Music: Prisoner of Conscious
Tom Watkins is full of praise for Talib Kweli’s latest album.
Powerful, sincere, authentic – fans of Talib Kweli, a gentleman of the hip-hop scene, will fail to be disappointed by the Brooklyn-rapper’s new album, Prisoner of Conscious. The title of his fifth-studio album comes as a protest to his forced identification with one form of music alone, ‘conscious rap’: a style which Complex claimed was generally ‘condescending, simplistic and corny’. Kweli furthermore achieves his wish ‘to create the balance’ against the continued ascendancy by rappers of the amoral promotion of drug use, violence and promiscuous behaviour which so dilutes the US Billboard.
Kweli explodes into the album with ‘Human Mic’, reminiscent in framing and lyrical genius to his 2011 single ‘Distractions’. Replete with hometown nostalgia and the confidence of claiming to be ‘a legend like Tutankhamen’, the only regret can be the short length of the song. Not all songs are merely an ode to his phenomenal range of song-writing devices. ‘High Life’ coerces the listener into clapping along to the carnival instrumental arrangement; the positive vibe and jazzed-up saxophone solo would struggle not to elevate the mood of even the most miserable to the extra-terrestrial. The beauty in the imperfect crackling beat of ‘Hold It Now’ casts the mind back to the mid-1990s hip-hop scene without seeming anachronistic, creating a feel similar to Genius/GZA’s 1995 track, ‘4th Chamber’. Kweli’s duet with Brazilian singer Seu Jorge in ‘Favela Love’ allows passion to transcend poverty in an appeal to all of the sensations intertwined with the sound of the samba. ‘Ready Set Go’ threatens to leave other hip-hop artists paces behind the Brooklyn-rapper with the composure of Kweli’s comedic references to Alfred Hitchcock and Grimm the Clown in Quick Change balanced by the seductive chorus by RnB songstress Melanie Fiona.

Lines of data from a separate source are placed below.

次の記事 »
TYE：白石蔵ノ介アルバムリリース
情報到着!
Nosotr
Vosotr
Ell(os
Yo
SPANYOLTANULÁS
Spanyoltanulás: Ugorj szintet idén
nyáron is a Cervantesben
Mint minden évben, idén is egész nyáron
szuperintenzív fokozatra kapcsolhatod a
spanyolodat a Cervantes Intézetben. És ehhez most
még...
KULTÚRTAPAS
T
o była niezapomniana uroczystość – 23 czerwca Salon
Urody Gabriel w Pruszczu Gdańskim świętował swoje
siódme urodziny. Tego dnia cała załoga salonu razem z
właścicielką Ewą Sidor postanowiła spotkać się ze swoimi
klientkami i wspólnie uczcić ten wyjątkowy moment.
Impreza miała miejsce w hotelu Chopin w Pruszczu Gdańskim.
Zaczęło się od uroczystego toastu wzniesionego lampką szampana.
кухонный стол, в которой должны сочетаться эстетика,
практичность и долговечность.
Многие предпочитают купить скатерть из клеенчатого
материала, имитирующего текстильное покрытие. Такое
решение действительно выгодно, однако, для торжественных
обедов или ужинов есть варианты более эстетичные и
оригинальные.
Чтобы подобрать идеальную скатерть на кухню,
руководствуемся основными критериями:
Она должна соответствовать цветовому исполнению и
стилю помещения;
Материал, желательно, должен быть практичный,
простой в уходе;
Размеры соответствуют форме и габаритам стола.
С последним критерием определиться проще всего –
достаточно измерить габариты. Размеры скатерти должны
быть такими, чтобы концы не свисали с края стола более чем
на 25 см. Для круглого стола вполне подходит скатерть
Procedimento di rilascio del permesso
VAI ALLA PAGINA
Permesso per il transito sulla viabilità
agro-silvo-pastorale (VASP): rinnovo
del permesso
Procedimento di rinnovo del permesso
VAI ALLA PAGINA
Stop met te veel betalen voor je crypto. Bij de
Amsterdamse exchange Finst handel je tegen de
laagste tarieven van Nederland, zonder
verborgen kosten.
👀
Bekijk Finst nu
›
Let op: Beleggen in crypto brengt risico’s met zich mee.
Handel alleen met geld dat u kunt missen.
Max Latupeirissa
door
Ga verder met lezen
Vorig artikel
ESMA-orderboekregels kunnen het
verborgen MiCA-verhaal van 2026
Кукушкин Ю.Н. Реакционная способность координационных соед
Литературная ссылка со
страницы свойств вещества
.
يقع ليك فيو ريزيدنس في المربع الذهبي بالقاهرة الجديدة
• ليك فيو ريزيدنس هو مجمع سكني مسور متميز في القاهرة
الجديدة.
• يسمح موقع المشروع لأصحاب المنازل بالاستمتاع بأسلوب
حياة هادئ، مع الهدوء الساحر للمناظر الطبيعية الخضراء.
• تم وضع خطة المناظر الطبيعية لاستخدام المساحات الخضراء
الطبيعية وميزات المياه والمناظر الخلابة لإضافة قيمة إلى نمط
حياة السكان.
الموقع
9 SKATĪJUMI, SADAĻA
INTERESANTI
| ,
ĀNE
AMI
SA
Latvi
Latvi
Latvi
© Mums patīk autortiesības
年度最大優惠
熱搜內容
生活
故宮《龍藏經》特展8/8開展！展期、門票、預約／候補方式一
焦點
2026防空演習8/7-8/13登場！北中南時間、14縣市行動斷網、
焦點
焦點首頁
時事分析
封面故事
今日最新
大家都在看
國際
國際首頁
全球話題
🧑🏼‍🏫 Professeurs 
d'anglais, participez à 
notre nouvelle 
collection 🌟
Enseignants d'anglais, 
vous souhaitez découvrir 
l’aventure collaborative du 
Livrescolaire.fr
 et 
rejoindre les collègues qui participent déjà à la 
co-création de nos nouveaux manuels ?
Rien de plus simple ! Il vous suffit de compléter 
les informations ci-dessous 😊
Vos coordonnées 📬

Prisoner of Conscious boasts more collaborations with other leading hip-hop artists such as Nelly, Curren$y and Kendrick Lamar, than his previous albums, yet it is testament to Kweli’s continued lyrical prowess and plosive, punchy wordplay that he successfully holds his own. In Rocket Ships, Busta Rhymes returns to his old style of delivery which forced his passage to the fore of the rap scene, and his chirpy comments are held steady by Kweli, whose ‘flow cleaner than the Sistine, pristine’. The enchanting, dulcet tones of Miguel in ‘Come Here’ complement the love pursuit of Kweli’s persona, who condemns his competitor for the girl as ‘colder than Minnesota’. One track, however, lacks the same lustre. Though each song stands alone and fails to blur into obscurity as the album is played through in its entirety, the hook in ‘Hamster Wheel’ fails to roll me away. Despite the tedium of this, the final track, whose production by J Cole is evident throughout, recovers the album and reflects Kweli’s progress as a hip-hop artist as, indeed, ‘It Only Gets Better’. A toast to Talib, in the hope the next album excels even further beyond the bounds of a prisoner of conscious and praying that the collaborations with leading artists do not swap Kweli’s authenticity for optimum commerciality.